You don't become the worst owner in professional sports overnight. It's a process.

For David Glass, the owner of the Kansas City Royals, that process began in the decade before he took official ownership of the club, and it culminated a week ago today when Glass cemented his Charles Montgomery Burns legacy by overreacting to contentious questions posed during a news conference to introduce the Royals' new general manager/scapegoat, Dayton Moore.

Two Kansas City sports radio reporters -- Rhonda Moss and Bob Fescoe, who have carved out niches baiting athletes, coaches and executives with condescending inquiries -- peppered Glass with questions about his decision to fire Allard Baird, the old Kansas City general manager/scapegoat.

Glass wanted the day to be a celebration of his ability to hoodwink Moore, a hot GM prospect off the John Schuerholz tree, into being Glass' next pigeon.

Fescoe and Moss saw the press conference -- Glass' first public media gathering since he announced in the Kansas City Star a month earlier his intentions to scapegoat (aka fire) Baird -- as an opportunity to publicly browbeat Glass for his reprehensible treatment of Baird.

Rather than ask Moore meaningless questions about a management philosophy that Glass' cheapness and incompetence will undermine, Moss and Fescoe took turns probing Glass (and Glass' bumbling son/team president, Dan) about his cheapness and incompetence as it related to Baird.

Glass grew visibly shaken and chippy in his retorts. And finally, emboldened by Fescoe's hypocritical radio boss's Thursday afternoon monologue lambasting Fescoe and Moss and sucking up to Glass, the worst owner in professional sports returned to his Wal-Mart roots a day later.

Long Road to Infamy

Glass instructed his media relations staff to strip Fescoe and Moss of their credentials for the rest of the year. No one who remembers Glass' infamous 1992 performance on NBC's "Dateline" is all that surprised by Glass' petulant response.

Yes sir, the man who as chairman of the board of directors of the Royals for seven years negotiated a sweetheart, $96 million sales price of the club for himself -- $24 million less than the other bidder -- has a history of reacting poorly to difficult public questions.

As CEO of Wal-Mart and after being given two months to prepare, Glass stormed out of a "Dateline" interview when he couldn't find the proper words to explain Wal-Mart's "Made in America" and "Bring it Home to the USA" marketing campaigns after the show aired footage of Bangladeshi children working in sweatshops and making Wal-Mart clothes.

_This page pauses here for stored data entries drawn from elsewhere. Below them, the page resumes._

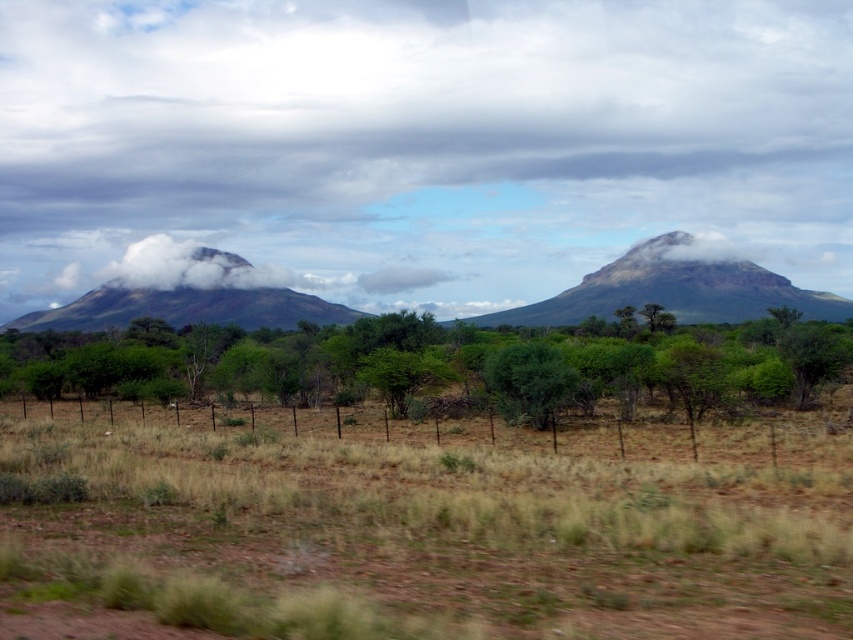
Question: Does rugged brown mountain at center appear on the right side of white fluffy cloud at left?

Choices:
 (A) no
 (B) yes

Answer: (B)

Question: Which point is farther to the camera?

Choices:
 (A) (601, 248)
 (B) (293, 326)
 (C) (402, 406)

Answer: (A)

Question: Observing the image, what is the correct spatial positioning of brown grass at center in reference to white fluffy cloud at left?

Choices:
 (A) right
 (B) left

Answer: (A)

Question: Which point is farther to the camera?

Choices:
 (A) (693, 285)
 (B) (115, 300)
 (C) (97, 268)
 (D) (283, 269)

Answer: (C)

Question: Does green leafy shrub at center lie in front of white fluffy cloud at left?

Choices:
 (A) yes
 (B) no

David Glass is no overnight sensation. He's been cutting corners and making untold millions for years and years. Forbes magazine estimated Glass' yearly profits from the Royals at $20 million. Quite a handsome haul for a franchise that has averaged 97 losses and is well on its way to its fourth, 100-plus-loss season during David and Dan Glass' seven-year reign of terrible. With new Kauffman Stadium taxpayer-financed renovations on the way, the franchise will soon be valued at more than twice what Glass paid for it in 2000.

Whatever Glass lacks in baseball and media savvy, he makes up for with cold, bottom-line business acumen.